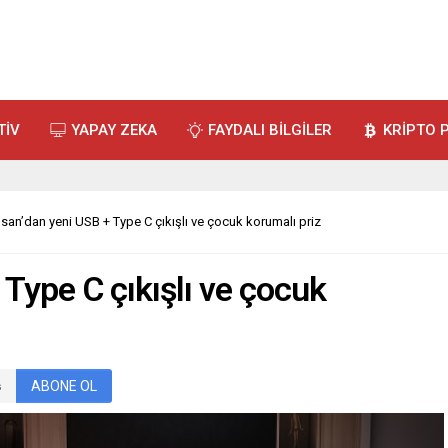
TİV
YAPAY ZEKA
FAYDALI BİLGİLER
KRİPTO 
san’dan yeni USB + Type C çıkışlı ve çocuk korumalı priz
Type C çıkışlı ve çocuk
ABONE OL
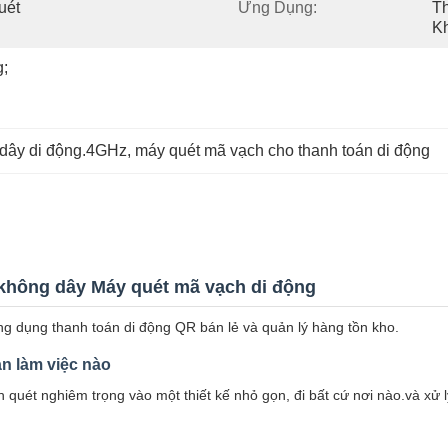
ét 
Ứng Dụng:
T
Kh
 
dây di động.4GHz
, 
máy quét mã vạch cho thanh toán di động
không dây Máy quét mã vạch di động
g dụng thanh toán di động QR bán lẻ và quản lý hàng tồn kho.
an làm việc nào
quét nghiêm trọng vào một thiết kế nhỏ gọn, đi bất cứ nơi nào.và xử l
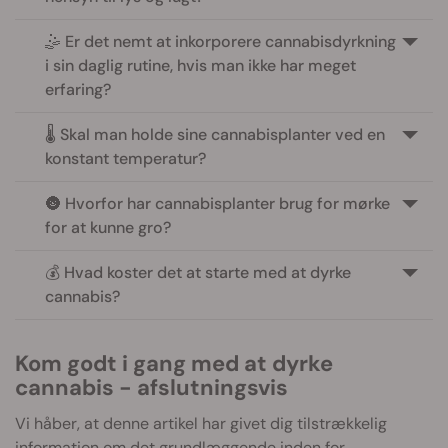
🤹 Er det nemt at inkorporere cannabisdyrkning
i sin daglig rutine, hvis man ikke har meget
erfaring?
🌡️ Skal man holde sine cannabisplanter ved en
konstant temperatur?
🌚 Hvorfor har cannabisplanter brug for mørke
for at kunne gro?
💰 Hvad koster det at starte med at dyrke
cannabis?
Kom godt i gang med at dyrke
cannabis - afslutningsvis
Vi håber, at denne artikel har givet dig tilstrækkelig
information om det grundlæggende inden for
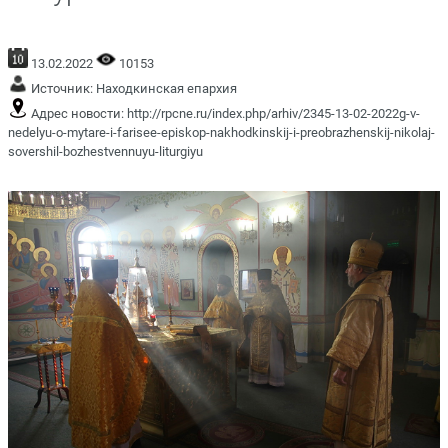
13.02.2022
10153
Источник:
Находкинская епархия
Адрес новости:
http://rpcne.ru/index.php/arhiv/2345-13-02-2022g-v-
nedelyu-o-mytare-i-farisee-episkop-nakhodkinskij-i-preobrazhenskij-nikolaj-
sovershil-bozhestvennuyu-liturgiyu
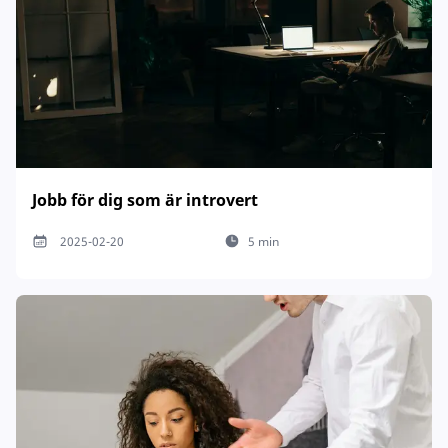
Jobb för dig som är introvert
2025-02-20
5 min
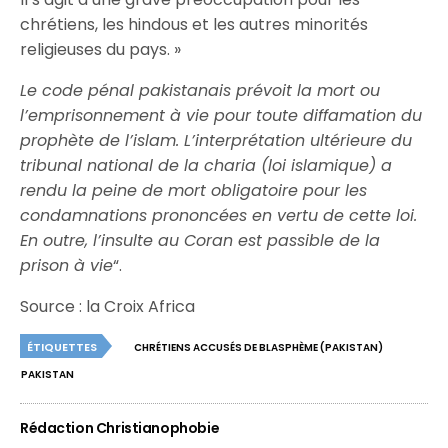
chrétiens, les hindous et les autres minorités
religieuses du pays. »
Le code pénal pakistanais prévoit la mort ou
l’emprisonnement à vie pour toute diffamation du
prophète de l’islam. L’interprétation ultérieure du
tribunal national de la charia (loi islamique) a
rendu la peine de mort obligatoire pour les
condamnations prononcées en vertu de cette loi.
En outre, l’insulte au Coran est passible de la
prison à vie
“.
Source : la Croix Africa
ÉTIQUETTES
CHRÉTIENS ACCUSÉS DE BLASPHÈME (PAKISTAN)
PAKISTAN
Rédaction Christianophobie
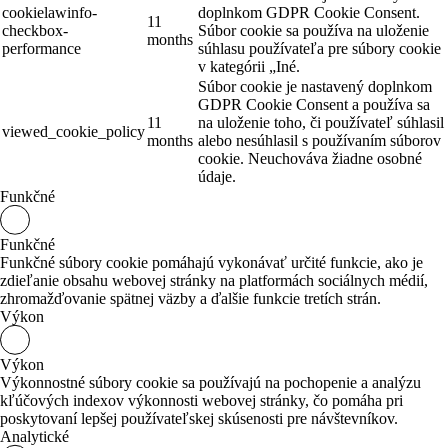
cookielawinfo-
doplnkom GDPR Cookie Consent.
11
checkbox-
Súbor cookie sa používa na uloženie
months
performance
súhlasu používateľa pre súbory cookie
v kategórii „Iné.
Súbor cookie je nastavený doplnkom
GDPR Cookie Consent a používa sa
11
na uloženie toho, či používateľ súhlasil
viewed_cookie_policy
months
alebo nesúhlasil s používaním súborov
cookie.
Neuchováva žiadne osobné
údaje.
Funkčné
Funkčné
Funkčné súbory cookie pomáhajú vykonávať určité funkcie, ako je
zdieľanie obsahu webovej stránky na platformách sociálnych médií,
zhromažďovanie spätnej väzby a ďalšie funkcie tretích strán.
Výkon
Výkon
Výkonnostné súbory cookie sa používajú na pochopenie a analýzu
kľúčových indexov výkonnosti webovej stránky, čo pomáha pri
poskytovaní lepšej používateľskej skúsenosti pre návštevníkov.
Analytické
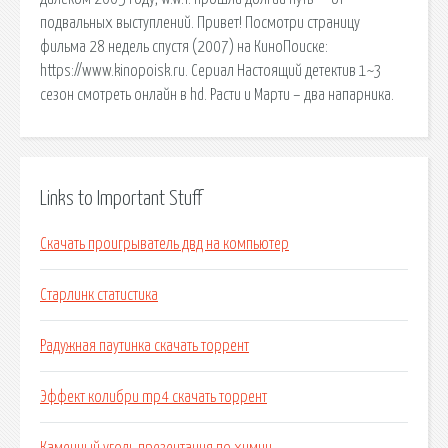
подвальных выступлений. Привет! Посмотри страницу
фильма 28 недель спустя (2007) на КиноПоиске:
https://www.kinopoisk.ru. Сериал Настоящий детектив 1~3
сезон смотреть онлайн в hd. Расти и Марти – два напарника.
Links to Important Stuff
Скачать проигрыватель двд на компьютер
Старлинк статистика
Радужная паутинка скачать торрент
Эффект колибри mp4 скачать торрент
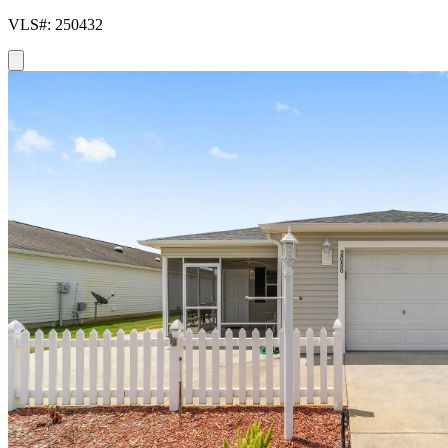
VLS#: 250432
......
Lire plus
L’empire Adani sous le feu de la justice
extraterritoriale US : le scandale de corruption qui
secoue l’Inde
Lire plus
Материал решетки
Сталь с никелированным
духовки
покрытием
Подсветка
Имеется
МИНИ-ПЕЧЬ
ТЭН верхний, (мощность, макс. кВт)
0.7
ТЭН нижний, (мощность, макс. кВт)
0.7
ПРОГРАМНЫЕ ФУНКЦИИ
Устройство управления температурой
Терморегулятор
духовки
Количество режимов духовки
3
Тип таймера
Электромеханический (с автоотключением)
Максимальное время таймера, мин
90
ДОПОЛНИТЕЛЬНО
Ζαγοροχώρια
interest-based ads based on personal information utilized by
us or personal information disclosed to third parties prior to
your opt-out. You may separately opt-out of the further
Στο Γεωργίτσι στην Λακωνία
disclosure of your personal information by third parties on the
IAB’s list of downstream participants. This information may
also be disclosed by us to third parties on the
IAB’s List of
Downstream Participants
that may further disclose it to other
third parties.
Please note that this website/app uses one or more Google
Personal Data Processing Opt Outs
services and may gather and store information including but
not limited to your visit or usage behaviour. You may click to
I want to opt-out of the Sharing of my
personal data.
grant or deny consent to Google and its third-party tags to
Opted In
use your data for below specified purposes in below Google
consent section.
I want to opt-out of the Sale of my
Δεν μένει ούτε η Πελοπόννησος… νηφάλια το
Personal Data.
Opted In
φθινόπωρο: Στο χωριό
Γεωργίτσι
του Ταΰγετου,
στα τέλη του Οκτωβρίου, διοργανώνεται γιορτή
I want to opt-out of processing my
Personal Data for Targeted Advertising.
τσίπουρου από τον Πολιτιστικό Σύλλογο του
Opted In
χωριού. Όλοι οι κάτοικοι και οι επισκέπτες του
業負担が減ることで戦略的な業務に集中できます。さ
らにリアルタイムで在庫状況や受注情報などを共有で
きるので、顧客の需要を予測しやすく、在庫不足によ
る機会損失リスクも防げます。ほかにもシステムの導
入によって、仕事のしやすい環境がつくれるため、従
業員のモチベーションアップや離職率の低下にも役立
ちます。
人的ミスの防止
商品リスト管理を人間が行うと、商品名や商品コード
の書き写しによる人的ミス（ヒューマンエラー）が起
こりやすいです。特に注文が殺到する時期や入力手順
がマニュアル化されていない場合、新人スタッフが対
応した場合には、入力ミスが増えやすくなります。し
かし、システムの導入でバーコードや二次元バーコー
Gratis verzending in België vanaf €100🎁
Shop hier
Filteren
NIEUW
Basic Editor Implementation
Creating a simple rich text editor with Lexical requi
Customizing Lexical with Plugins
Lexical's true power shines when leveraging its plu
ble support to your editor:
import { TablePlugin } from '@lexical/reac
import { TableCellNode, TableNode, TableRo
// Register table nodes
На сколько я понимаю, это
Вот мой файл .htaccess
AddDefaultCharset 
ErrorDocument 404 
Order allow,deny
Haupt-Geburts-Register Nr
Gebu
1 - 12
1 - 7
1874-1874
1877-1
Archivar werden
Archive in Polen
......
* Problem
How many lines in the items above contain the string "GDPR", matching case exactly? Give only the number.

* Exercise answer
2